■ Written problem ■
Reproduce every one of the records below word for word, leaving out the pictures.

■ Information provided ■
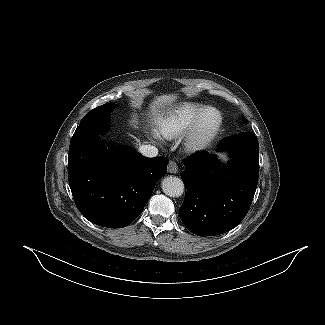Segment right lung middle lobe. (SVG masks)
Listing matches in <instances>:
<instances>
[{
  "instance_id": "dd1d6c3e",
  "label": "right lung middle lobe",
  "mask_w": 325,
  "mask_h": 325,
  "mask_svg": "<svg viewBox=\"0 0 325 325\" xmlns=\"http://www.w3.org/2000/svg\"><path fill=\"white\" fill-rule=\"evenodd\" d=\"M113 104H104L95 109L91 110L85 117L81 120L79 127H77L76 134H105L109 125V113L112 111Z\"/></svg>"
}]
</instances>
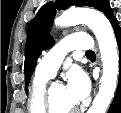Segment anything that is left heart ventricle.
<instances>
[{"label":"left heart ventricle","mask_w":121,"mask_h":113,"mask_svg":"<svg viewBox=\"0 0 121 113\" xmlns=\"http://www.w3.org/2000/svg\"><path fill=\"white\" fill-rule=\"evenodd\" d=\"M52 102L54 111L57 113H66L75 108V103L70 98L66 87L56 84L52 87Z\"/></svg>","instance_id":"left-heart-ventricle-1"}]
</instances>
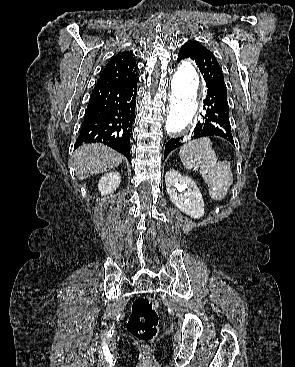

■ Response below ■
Segment right lung middle lobe. (SVG masks)
Listing matches in <instances>:
<instances>
[{
  "instance_id": "dd1d6c3e",
  "label": "right lung middle lobe",
  "mask_w": 325,
  "mask_h": 325,
  "mask_svg": "<svg viewBox=\"0 0 325 325\" xmlns=\"http://www.w3.org/2000/svg\"><path fill=\"white\" fill-rule=\"evenodd\" d=\"M113 104H104L95 109L91 110L85 117L81 120L79 127H77L76 134H105L109 125V113L112 111Z\"/></svg>"
}]
</instances>
Segment anything that is left heart ventricle.
<instances>
[{"label":"left heart ventricle","mask_w":121,"mask_h":113,"mask_svg":"<svg viewBox=\"0 0 121 113\" xmlns=\"http://www.w3.org/2000/svg\"><path fill=\"white\" fill-rule=\"evenodd\" d=\"M52 102L54 111L57 113H66L75 108V103L70 98L66 87L56 84L52 87Z\"/></svg>","instance_id":"left-heart-ventricle-1"}]
</instances>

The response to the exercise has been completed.